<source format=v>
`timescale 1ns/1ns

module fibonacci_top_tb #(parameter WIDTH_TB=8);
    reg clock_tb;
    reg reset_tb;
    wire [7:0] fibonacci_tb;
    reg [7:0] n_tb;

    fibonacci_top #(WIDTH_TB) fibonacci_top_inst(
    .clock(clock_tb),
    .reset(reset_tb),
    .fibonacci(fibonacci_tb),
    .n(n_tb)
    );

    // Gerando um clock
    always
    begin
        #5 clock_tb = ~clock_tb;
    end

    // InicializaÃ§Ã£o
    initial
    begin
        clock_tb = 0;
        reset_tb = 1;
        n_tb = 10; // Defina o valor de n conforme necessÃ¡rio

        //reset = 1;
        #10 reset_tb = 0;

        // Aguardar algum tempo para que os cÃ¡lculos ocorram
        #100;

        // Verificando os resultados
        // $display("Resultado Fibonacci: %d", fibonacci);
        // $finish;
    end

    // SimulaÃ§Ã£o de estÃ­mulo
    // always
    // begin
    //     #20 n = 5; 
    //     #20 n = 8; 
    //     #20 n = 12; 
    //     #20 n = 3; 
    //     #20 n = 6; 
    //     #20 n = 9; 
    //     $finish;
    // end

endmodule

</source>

########

Activity: Once you have read the records above, output each of them verbatim.

Exercise answer:
<source format=v>
`timescale 1ns/1ns

module fibonacci_top_tb #(parameter WIDTH_TB=8);
    reg clock_tb;
    reg reset_tb;
    wire [7:0] fibonacci_tb;
    reg [7:0] n_tb;

    fibonacci_top #(WIDTH_TB) fibonacci_top_inst(
    .clock(clock_tb),
    .reset(reset_tb),
    .fibonacci(fibonacci_tb),
    .n(n_tb)
    );

    // Gerando um clock
    always
    begin
        #5 clock_tb = ~clock_tb;
    end

    // InicializaÃ§Ã£o
    initial
    begin
        clock_tb = 0;
        reset_tb = 1;
        n_tb = 10; // Defina o valor de n conforme necessÃ¡rio

        //reset = 1;
        #10 reset_tb = 0;

        // Aguardar algum tempo para que os cÃ¡lculos ocorram
        #100;

        // Verificando os resultados
        // $display("Resultado Fibonacci: %d", fibonacci);
        // $finish;
    end

    // SimulaÃ§Ã£o de estÃ­mulo
    // always
    // begin
    //     #20 n = 5; 
    //     #20 n = 8; 
    //     #20 n = 12; 
    //     #20 n = 3; 
    //     #20 n = 6; 
    //     #20 n = 9; 
    //     $finish;
    // end

endmodule

</source>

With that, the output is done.